[Goal of the exercise] Please reproduce every one of the rows below character for character, keeping each line break.

[Material to process]
=== Section Start ===
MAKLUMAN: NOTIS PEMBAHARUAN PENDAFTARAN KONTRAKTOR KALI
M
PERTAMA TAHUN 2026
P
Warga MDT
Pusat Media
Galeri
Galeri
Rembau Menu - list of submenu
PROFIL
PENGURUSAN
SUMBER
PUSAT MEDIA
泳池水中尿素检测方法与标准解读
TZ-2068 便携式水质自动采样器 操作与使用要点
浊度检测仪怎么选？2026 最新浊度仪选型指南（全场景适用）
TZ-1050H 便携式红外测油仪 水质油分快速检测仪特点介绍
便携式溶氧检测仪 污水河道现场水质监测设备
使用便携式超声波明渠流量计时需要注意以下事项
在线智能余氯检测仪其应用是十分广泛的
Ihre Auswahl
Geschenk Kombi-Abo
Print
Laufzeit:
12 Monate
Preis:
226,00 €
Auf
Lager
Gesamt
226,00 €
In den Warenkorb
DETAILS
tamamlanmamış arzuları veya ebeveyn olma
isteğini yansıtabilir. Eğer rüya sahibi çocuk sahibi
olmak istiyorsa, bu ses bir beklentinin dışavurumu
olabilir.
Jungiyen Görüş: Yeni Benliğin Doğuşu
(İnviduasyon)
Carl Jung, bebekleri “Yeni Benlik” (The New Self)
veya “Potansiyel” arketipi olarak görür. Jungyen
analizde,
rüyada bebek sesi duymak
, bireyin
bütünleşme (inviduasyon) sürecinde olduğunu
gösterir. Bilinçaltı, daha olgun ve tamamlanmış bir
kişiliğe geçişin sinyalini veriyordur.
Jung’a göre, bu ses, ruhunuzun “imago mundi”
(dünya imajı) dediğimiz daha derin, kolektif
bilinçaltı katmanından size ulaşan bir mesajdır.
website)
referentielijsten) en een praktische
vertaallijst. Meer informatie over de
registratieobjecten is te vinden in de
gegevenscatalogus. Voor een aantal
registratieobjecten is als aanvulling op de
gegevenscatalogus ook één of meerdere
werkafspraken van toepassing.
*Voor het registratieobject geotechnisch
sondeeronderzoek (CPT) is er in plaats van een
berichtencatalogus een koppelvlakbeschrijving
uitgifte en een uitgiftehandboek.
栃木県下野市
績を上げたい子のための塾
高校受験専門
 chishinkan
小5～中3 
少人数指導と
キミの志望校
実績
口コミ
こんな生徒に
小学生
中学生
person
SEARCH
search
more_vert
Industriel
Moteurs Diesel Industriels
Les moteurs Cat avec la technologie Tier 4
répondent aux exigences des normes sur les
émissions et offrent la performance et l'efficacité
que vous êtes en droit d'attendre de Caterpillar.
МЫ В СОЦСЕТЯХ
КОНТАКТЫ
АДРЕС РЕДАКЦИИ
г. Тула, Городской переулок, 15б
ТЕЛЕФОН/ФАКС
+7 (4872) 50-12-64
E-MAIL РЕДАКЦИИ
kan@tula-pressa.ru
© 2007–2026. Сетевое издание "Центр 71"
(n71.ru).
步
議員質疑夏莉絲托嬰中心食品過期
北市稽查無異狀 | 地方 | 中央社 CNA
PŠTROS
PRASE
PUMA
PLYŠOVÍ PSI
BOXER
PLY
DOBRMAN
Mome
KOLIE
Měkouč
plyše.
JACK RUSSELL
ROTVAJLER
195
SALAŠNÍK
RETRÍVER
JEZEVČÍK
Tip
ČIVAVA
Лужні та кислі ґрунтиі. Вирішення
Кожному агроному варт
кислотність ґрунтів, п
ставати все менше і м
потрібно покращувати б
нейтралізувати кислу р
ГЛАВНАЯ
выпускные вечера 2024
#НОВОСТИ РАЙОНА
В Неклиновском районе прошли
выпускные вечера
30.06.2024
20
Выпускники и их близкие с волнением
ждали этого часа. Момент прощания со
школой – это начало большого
=== Section End ===
[Solution for this exercise]
MAKLUMAN: NOTIS PEMBAHARUAN PENDAFTARAN KONTRAKTOR KALI
M
PERTAMA TAHUN 2026
P
Warga MDT
Pusat Media
Galeri
Galeri
Rembau Menu - list of submenu
PROFIL
PENGURUSAN
SUMBER
PUSAT MEDIA
泳池水中尿素检测方法与标准解读
TZ-2068 便携式水质自动采样器 操作与使用要点
浊度检测仪怎么选？2026 最新浊度仪选型指南（全场景适用）
TZ-1050H 便携式红外测油仪 水质油分快速检测仪特点介绍
便携式溶氧检测仪 污水河道现场水质监测设备
使用便携式超声波明渠流量计时需要注意以下事项
在线智能余氯检测仪其应用是十分广泛的
Ihre Auswahl
Geschenk Kombi-Abo
Print
Laufzeit:
12 Monate
Preis:
226,00 €
Auf
Lager
Gesamt
226,00 €
In den Warenkorb
DETAILS
tamamlanmamış arzuları veya ebeveyn olma
isteğini yansıtabilir. Eğer rüya sahibi çocuk sahibi
olmak istiyorsa, bu ses bir beklentinin dışavurumu
olabilir.
Jungiyen Görüş: Yeni Benliğin Doğuşu
(İnviduasyon)
Carl Jung, bebekleri “Yeni Benlik” (The New Self)
veya “Potansiyel” arketipi olarak görür. Jungyen
analizde,
rüyada bebek sesi duymak
, bireyin
bütünleşme (inviduasyon) sürecinde olduğunu
gösterir. Bilinçaltı, daha olgun ve tamamlanmış bir
kişiliğe geçişin sinyalini veriyordur.
Jung’a göre, bu ses, ruhunuzun “imago mundi”
(dünya imajı) dediğimiz daha derin, kolektif
bilinçaltı katmanından size ulaşan bir mesajdır.
website)
referentielijsten) en een praktische
vertaallijst. Meer informatie over de
registratieobjecten is te vinden in de
gegevenscatalogus. Voor een aantal
registratieobjecten is als aanvulling op de
gegevenscatalogus ook één of meerdere
werkafspraken van toepassing.
*Voor het registratieobject geotechnisch
sondeeronderzoek (CPT) is er in plaats van een
berichtencatalogus een koppelvlakbeschrijving
uitgifte en een uitgiftehandboek.
栃木県下野市
績を上げたい子のための塾
高校受験専門
 chishinkan
小5～中3 
少人数指導と
キミの志望校
実績
口コミ
こんな生徒に
小学生
中学生
person
SEARCH
search
more_vert
Industriel
Moteurs Diesel Industriels
Les moteurs Cat avec la technologie Tier 4
répondent aux exigences des normes sur les
émissions et offrent la performance et l'efficacité
que vous êtes en droit d'attendre de Caterpillar.
МЫ В СОЦСЕТЯХ
КОНТАКТЫ
АДРЕС РЕДАКЦИИ
г. Тула, Городской переулок, 15б
ТЕЛЕФОН/ФАКС
+7 (4872) 50-12-64
E-MAIL РЕДАКЦИИ
kan@tula-pressa.ru
© 2007–2026. Сетевое издание "Центр 71"
(n71.ru).
步
議員質疑夏莉絲托嬰中心食品過期
北市稽查無異狀 | 地方 | 中央社 CNA
PŠTROS
PRASE
PUMA
PLYŠOVÍ PSI
BOXER
PLY
DOBRMAN
Mome
KOLIE
Měkouč
plyše.
JACK RUSSELL
ROTVAJLER
195
SALAŠNÍK
RETRÍVER
JEZEVČÍK
Tip
ČIVAVA
Лужні та кислі ґрунтиі. Вирішення
Кожному агроному варт
кислотність ґрунтів, п
ставати все менше і м
потрібно покращувати б
нейтралізувати кислу р
ГЛАВНАЯ
выпускные вечера 2024
#НОВОСТИ РАЙОНА
В Неклиновском районе прошли
выпускные вечера
30.06.2024
20
Выпускники и их близкие с волнением
ждали этого часа. Момент прощания со
школой – это начало большого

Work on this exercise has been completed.